民主或共和政治与后勤回归-CSDN博客

人口统计学可以告诉我们选民在大选中的政党选择 (What Demographics Can Tell Us About Voter’s Choice of Party in House Elections)

2017年美国国会众议院选举 (2017 Election for National House of Representatives)

Using data put together by Steve Riffe at data.world for the 2017 Election for the House of Representatives, I built a simple logistic regression model for predicting whether a voting district will a Democratic or Republican candidate based on its ethno-racial demographics. Riffe’s demographic data were taken from the US Census Bureau’s 2013 estimates.

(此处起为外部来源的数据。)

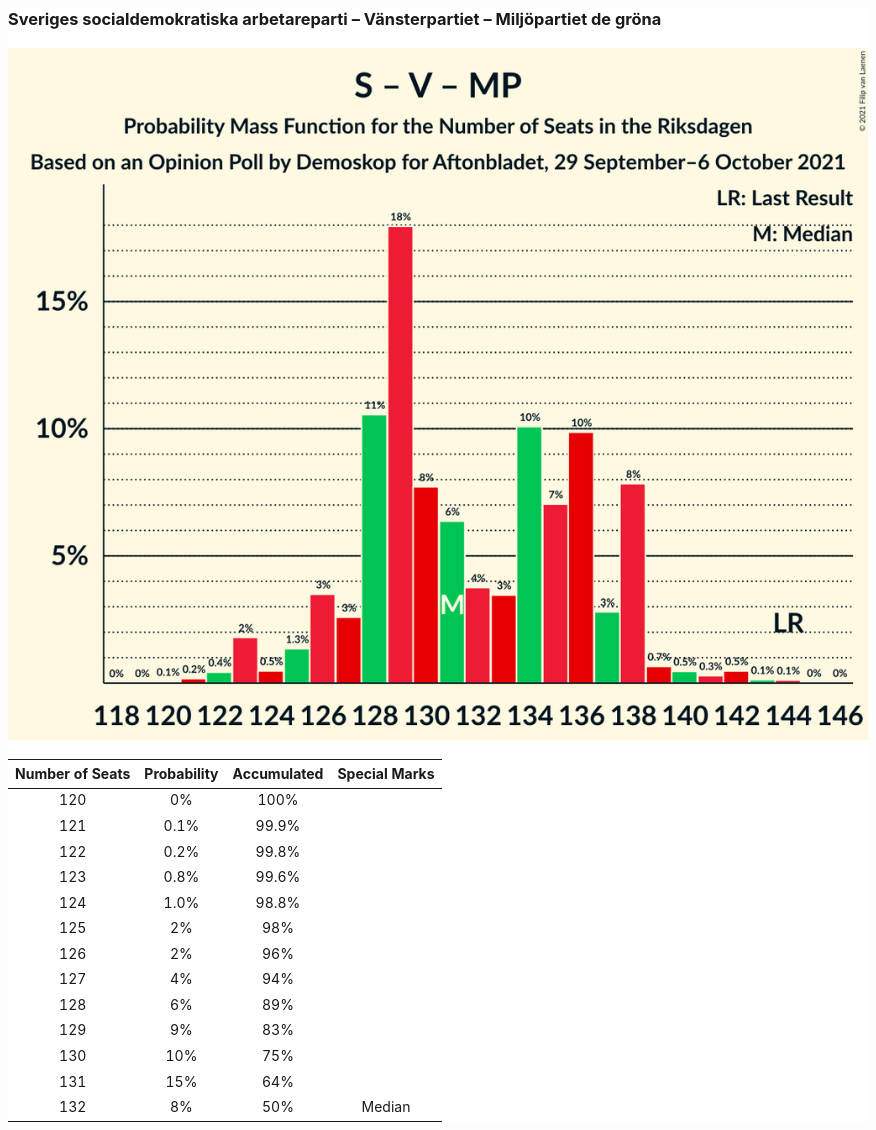 ### Sveriges socialdemokratiska arbetareparti – Vänsterpartiet – Miljöpartiet de gröna

![Graph with seats probability mass function not yet produced](2021-10-06-Demoskop-coalitions-seats-pmf-s–v–mp.png "Seats Probability Mass Function")

| Number of Seats | Probability | Accumulated | Special Marks |
|:---------------:|:-----------:|:-----------:|:-------------:|
| 120 | 0% | 100% |  |
| 121 | 0.1% | 99.9% |  |
| 122 | 0.2% | 99.8% |  |
| 123 | 0.8% | 99.6% |  |
| 124 | 1.0% | 98.8% |  |
| 125 | 2% | 98% |  |
| 126 | 2% | 96% |  |
| 127 | 4% | 94% |  |
| 128 | 6% | 89% |  |
| 129 | 9% | 83% |  |
| 130 | 10% | 75% |  |
| 131 | 15% | 64% |  |
| 132 | 8% | 50% | Median |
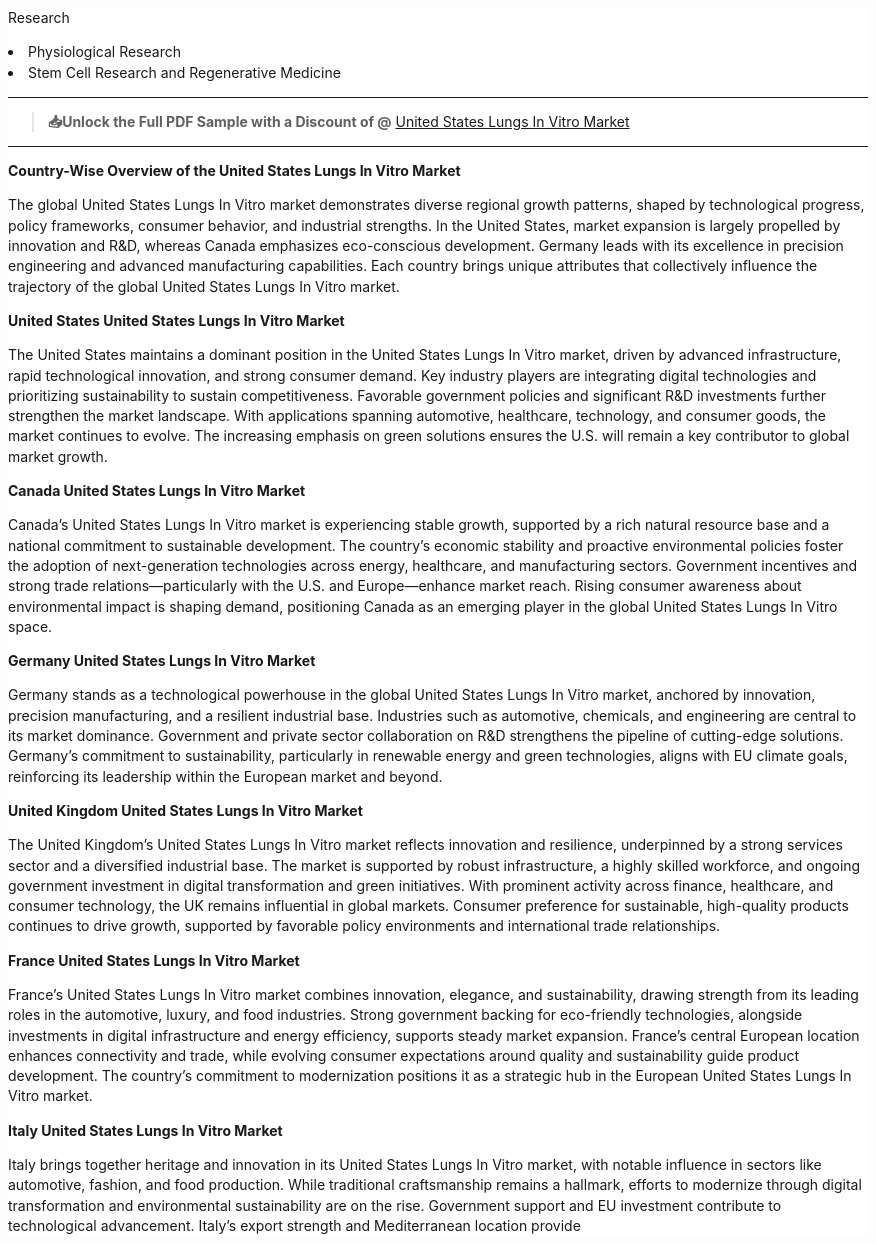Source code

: Research</li><li>Physiological Research</li><li>Stem Cell Research and Regenerative Medicine</li></ul></p><hr /><blockquote><p><strong>📥Unlock the Full PDF Sample with a Discount of @</strong> <a href="https://www.marketresearchintellect.com/ask-for-discount/?rid=1017346&amp;utm_source=Github-April&amp;utm_medium=016">United States Lungs In Vitro Market</a></p></blockquote><hr /><p class="" data-start="217" data-end="261"><strong data-start="217" data-end="261">Country-Wise Overview of the United States Lungs In Vitro Market</strong></p><p class="" data-start="263" data-end="774">The global United States Lungs In Vitro market demonstrates diverse regional growth patterns, shaped by technological progress, policy frameworks, consumer behavior, and industrial strengths. In the United States, market expansion is largely propelled by innovation and R&amp;D, whereas Canada emphasizes eco-conscious development. Germany leads with its excellence in precision engineering and advanced manufacturing capabilities. Each country brings unique attributes that collectively influence the trajectory of the global United States Lungs In Vitro market.</p><p class="" data-start="776" data-end="1421"><strong data-start="776" data-end="805">United States United States Lungs In Vitro Market</strong></p><p class="" data-start="776" data-end="1421">The United States maintains a dominant position in the United States Lungs In Vitro market, driven by advanced infrastructure, rapid technological innovation, and strong consumer demand. Key industry players are integrating digital technologies and prioritizing sustainability to sustain competitiveness. Favorable government policies and significant R&amp;D investments further strengthen the market landscape. With applications spanning automotive, healthcare, technology, and consumer goods, the market continues to evolve. The increasing emphasis on green solutions ensures the U.S. will remain a key contributor to global market growth.</p><p class="" data-start="1423" data-end="2019"><strong data-start="1423" data-end="1445">Canada United States Lungs In Vitro Market</strong></p><p class="" data-start="1423" data-end="2019">Canada&rsquo;s United States Lungs In Vitro market is experiencing stable growth, supported by a rich natural resource base and a national commitment to sustainable development. The country&rsquo;s economic stability and proactive environmental policies foster the adoption of next-generation technologies across energy, healthcare, and manufacturing sectors. Government incentives and strong trade relations&mdash;particularly with the U.S. and Europe&mdash;enhance market reach. Rising consumer awareness about environmental impact is shaping demand, positioning Canada as an emerging player in the global United States Lungs In Vitro space.</p><p class="" data-start="2021" data-end="2591"><strong data-start="2021" data-end="2044">Germany United States Lungs In Vitro Market</strong></p><p class="" data-start="2021" data-end="2591">Germany stands as a technological powerhouse in the global United States Lungs In Vitro market, anchored by innovation, precision manufacturing, and a resilient industrial base. Industries such as automotive, chemicals, and engineering are central to its market dominance. Government and private sector collaboration on R&amp;D strengthens the pipeline of cutting-edge solutions. Germany&rsquo;s commitment to sustainability, particularly in renewable energy and green technologies, aligns with EU climate goals, reinforcing its leadership within the European market and beyond.</p><p class="" data-start="2593" data-end="3221"><strong data-start="2593" data-end="2623">United Kingdom United States Lungs In Vitro Market</strong></p><p class="" data-start="2593" data-end="3221">The United Kingdom&rsquo;s United States Lungs In Vitro market reflects innovation and resilience, underpinned by a strong services sector and a diversified industrial base. The market is supported by robust infrastructure, a highly skilled workforce, and ongoing government investment in digital transformation and green initiatives. With prominent activity across finance, healthcare, and consumer technology, the UK remains influential in global markets. Consumer preference for sustainable, high-quality products continues to drive growth, supported by favorable policy environments and international trade relationships.</p><p class="" data-start="3223" data-end="3838"><strong data-start="3223" data-end="3245">France United States Lungs In Vitro Market</strong></p><p class="" data-start="3223" data-end="3838">France&rsquo;s United States Lungs In Vitro market combines innovation, elegance, and sustainability, drawing strength from its leading roles in the automotive, luxury, and food industries. Strong government backing for eco-friendly technologies, alongside investments in digital infrastructure and energy efficiency, supports steady market expansion. France&rsquo;s central European location enhances connectivity and trade, while evolving consumer expectations around quality and sustainability guide product development. The country&rsquo;s commitment to modernization positions it as a strategic hub in the European United States Lungs In Vitro market.</p><p class="" data-start="3840" data-end="4422"><strong data-start="3840" data-end="3861">Italy United States Lungs In Vitro Market</strong></p><p class="" data-start="3840" data-end="4422">Italy brings together heritage and innovation in its United States Lungs In Vitro market, with notable influence in sectors like automotive, fashion, and food production. While traditional craftsmanship remains a hallmark, efforts to modernize through digital transformation and environmental sustainability are on the rise. Government support and EU investment contribute to technological advancement. Italy&rsquo;s export strength and Mediterranean location provide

我使用了史蒂夫·里夫 ( Steve Riffe)在2017年美国众议院选举中在data.world上汇总的数据，建立了一个简单的逻辑回归模型，用于基于其种族族裔人口统计预测投票区是民主党还是共和党候选人。 Riffe的人口统计数据取自美国人口普查局2013年的估算。

The Census Bureau’s estimates use the following designations for the various ethno-racial groups:

人口普查局的估算为各个种族群体使用了以下名称：

Hispanic
西班牙裔
White
白色
Black
黑色
Native American
美洲原住民
Asian
亚洲人
Pacific Islander
太平洋岛民
Other
其他
Multiple Races
多种族

训练模型 (Training the Model)

After converting the data’s raw values to reflect each demographic as a percentage of the total estimated population of each district, I created a voter turnout feature. I do need to note here that, due to Riffe’s lack of clarity in the dataset’s data dictionary, it is not clear whether this feature represents actual voter turnout or simply the total number of votes the winning candidate received. The target category, the victorious candidates’ party affiliation, was then converted to binary values with Democrat = 0 and Republican = 1. Before my reader asks where all the independents went, surprisingly, there were none.

在转换数据的原始值以反映每个人口占每个地区总估计人口的百分比之后，我创建了一个投票者投票功能。我确实需要在此指出，由于Riffe在数据集的数据字典中缺乏清晰度，因此尚不清楚此功能是代表实际选民投票率还是仅代表获胜候选人获得的总票数。然后，将目标类别(胜利的候选人的政党隶属关系)转换为二进制值，其中民主党= 0，共和党=1。在我的读者询问所有独立人士去哪儿之前，令人惊讶的是，那里没有人。

I used with the scikit-learn implementation of logistic regression with a train, validate, test split to keep in line with best practices. This was a natural first choice given the fact that the question called for classification to solve. The model’s accuracy score was taken as the primary error metric over the Receiver-operator characteristic (ROC) score. The model measured against a mode-baseline accuracy score in which each district was predicted to elect a Republican representative. This decision was made given that the accuracy score is fairly interpret-able to the layman and the fact that the mode was roughly 55% meant that the ROC score was not needed to compensate for imbalanced classes.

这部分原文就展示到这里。